◆ Exercise details ◆
Retype the passage in the nonprofit collaboration article below from "The Greenlights Team" to "and the arts.".

Category: Resource Development

Moving Beyond Kumbayah Collaboration

By on May 16, 2012 under Board Development, Leadership, Resource Development, Strategic Collaboration, Strategy & Planning

People holding hands in kumbayah moment

By visualphotos.com

In the nonprofit world, collaboration is more than just a kumbayah, let’s all hold hands and get along concept. It is critical to business success, a logical way to fill gaps in organizational capability, and sometimes even a long-term survival strategy. As such, we believe in a robust, well-defined, and analytical approach to collaboration, and even a differentiation between regular-old collaboration and “strategic collaboration.”

The Greenlights Team recently had the privilege of leading a group of 48 Applied Materials Foundation grantee nonprofits in a full-day “Advancement Academy” focused on collaborative learning and problem-solving, and centered around the concept of strategic collaboration and nonprofit mergers. As a foundation that is on the cutting edge of engaging their grantees in more than just a grantor-grantee relationship, Applied Materials now regularly convenes their Austin-based nonprofit partners to encourage learning, collaboration, and networking, even though their grantees work in fields as broad as education, basic needs, and the arts.

◆ Extracted material ◆
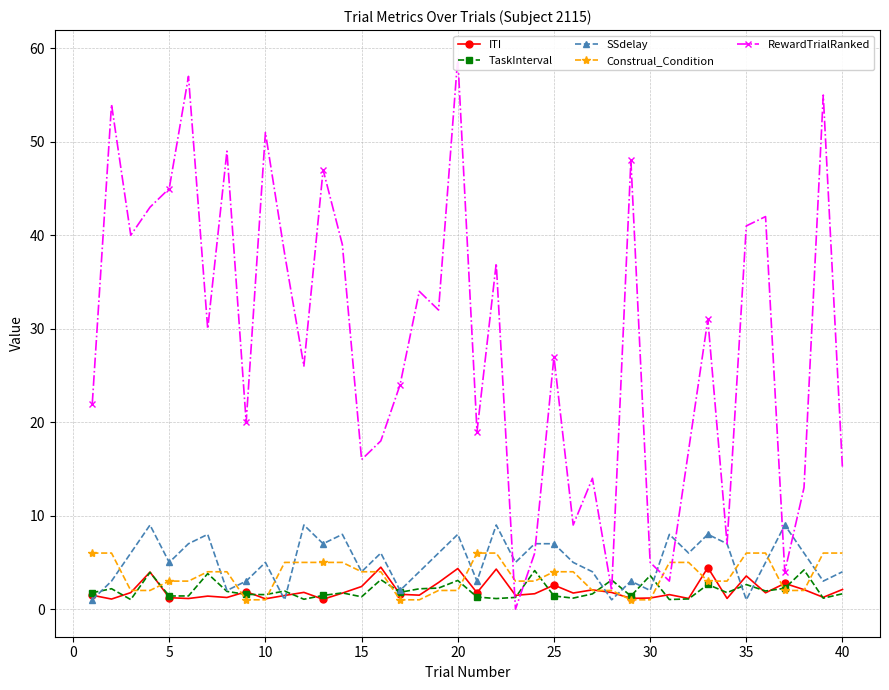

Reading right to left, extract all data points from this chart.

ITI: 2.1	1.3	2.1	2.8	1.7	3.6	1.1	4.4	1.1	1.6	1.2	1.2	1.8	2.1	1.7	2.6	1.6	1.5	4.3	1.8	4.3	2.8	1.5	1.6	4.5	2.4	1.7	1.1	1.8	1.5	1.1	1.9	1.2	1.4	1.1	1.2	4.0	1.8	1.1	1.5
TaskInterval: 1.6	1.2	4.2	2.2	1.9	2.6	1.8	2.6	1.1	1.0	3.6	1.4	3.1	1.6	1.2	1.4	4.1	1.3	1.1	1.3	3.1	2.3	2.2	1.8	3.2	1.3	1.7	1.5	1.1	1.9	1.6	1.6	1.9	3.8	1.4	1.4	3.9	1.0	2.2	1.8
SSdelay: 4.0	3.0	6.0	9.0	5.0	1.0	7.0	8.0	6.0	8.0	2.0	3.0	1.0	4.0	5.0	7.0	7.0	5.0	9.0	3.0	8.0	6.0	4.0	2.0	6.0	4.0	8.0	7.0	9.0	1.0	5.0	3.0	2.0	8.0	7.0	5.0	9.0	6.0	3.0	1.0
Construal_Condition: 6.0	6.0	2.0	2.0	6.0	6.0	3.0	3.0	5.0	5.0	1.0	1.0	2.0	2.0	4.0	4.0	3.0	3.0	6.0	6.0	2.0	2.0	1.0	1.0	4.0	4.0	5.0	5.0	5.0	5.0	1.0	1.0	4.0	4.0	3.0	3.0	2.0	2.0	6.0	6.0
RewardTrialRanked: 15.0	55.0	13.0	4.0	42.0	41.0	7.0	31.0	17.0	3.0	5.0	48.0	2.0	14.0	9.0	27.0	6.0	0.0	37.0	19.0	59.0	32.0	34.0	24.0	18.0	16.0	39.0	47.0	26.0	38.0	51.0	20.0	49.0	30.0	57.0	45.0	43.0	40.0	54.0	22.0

---

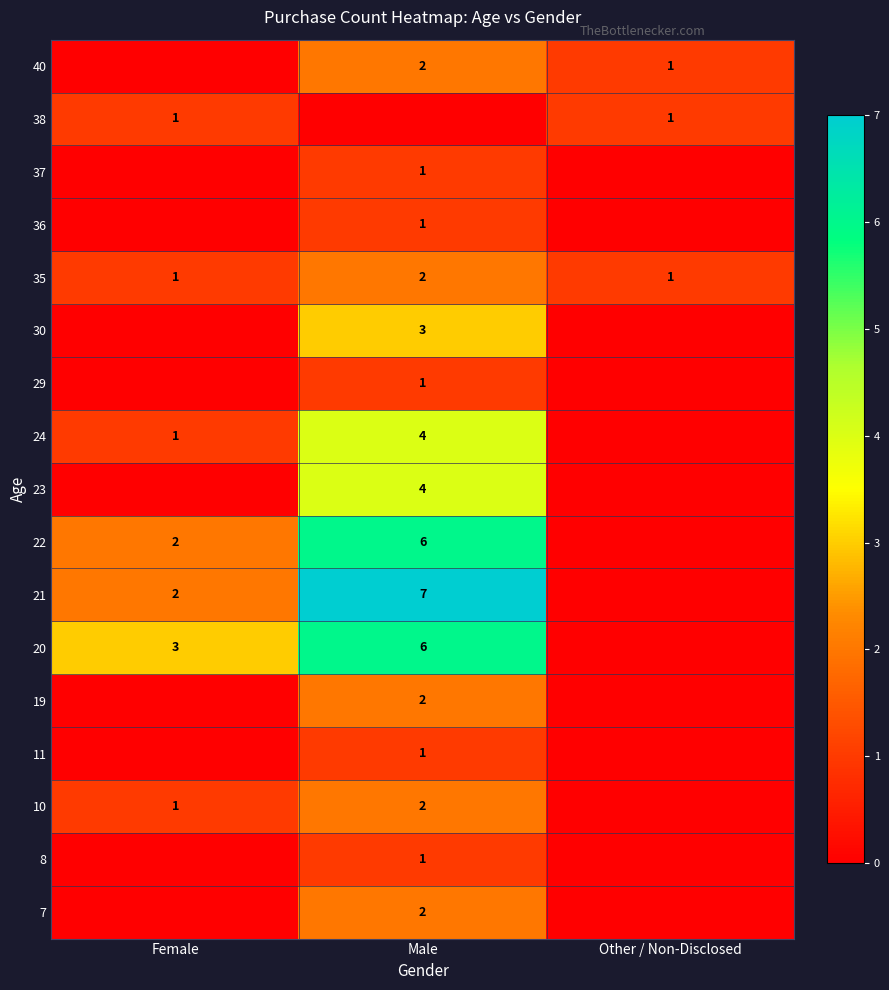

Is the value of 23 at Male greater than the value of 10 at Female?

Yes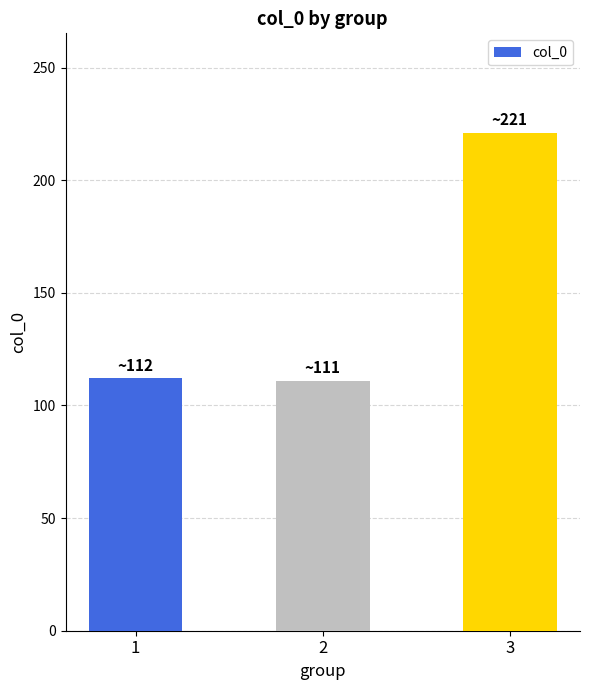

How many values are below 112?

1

...

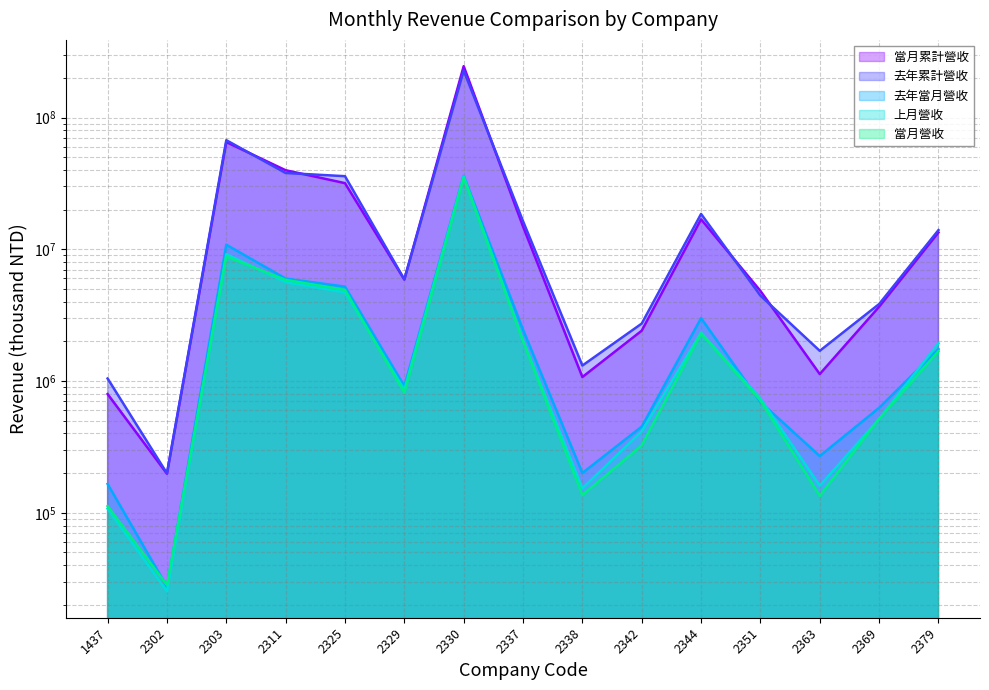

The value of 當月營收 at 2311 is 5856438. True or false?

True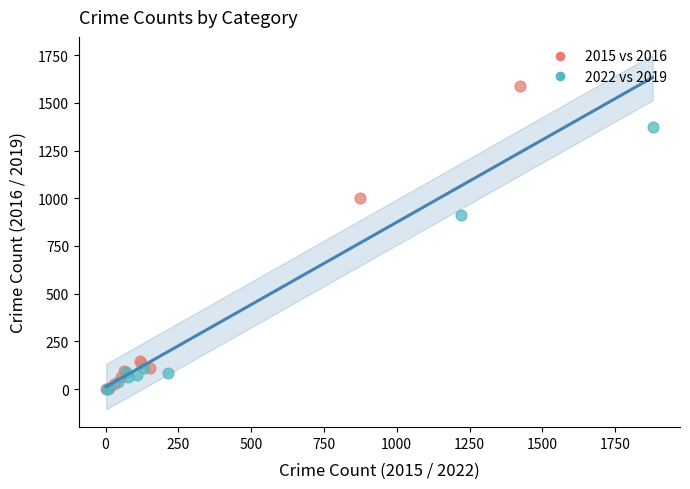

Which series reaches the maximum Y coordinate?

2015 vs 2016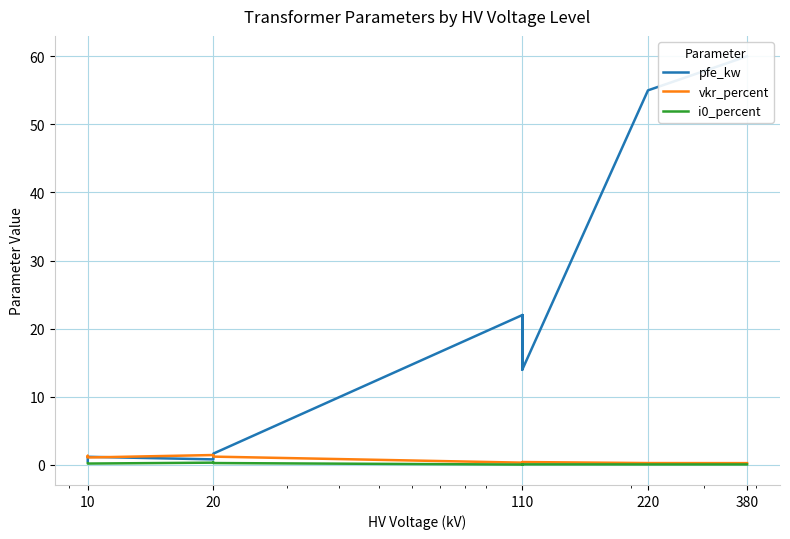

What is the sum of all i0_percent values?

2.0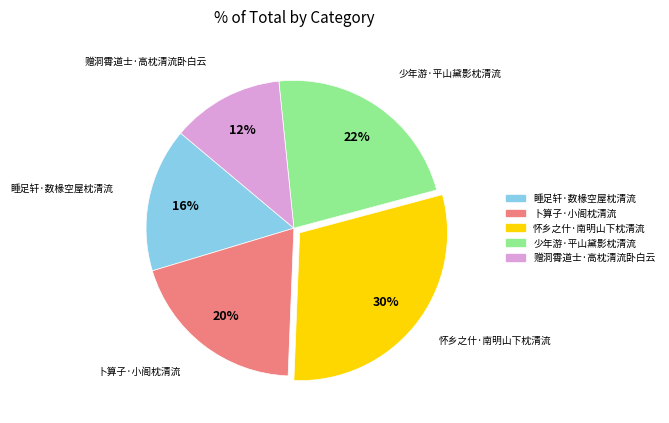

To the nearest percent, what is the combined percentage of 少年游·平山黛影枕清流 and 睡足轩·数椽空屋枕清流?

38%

◆ Task result ◆
The Greenlights Team recently had the privilege of leading a group of 48 Applied Materials Foundation grantee nonprofits in a full-day “Advancement Academy” focused on collaborative learning and problem-solving, and centered around the concept of strategic collaboration and nonprofit mergers. As a foundation that is on the cutting edge of engaging their grantees in more than just a grantor-grantee relationship, Applied Materials now regularly convenes their Austin-based nonprofit partners to encourage learning, collaboration, and networking, even though their grantees work in fields as broad as education, basic needs, and the arts.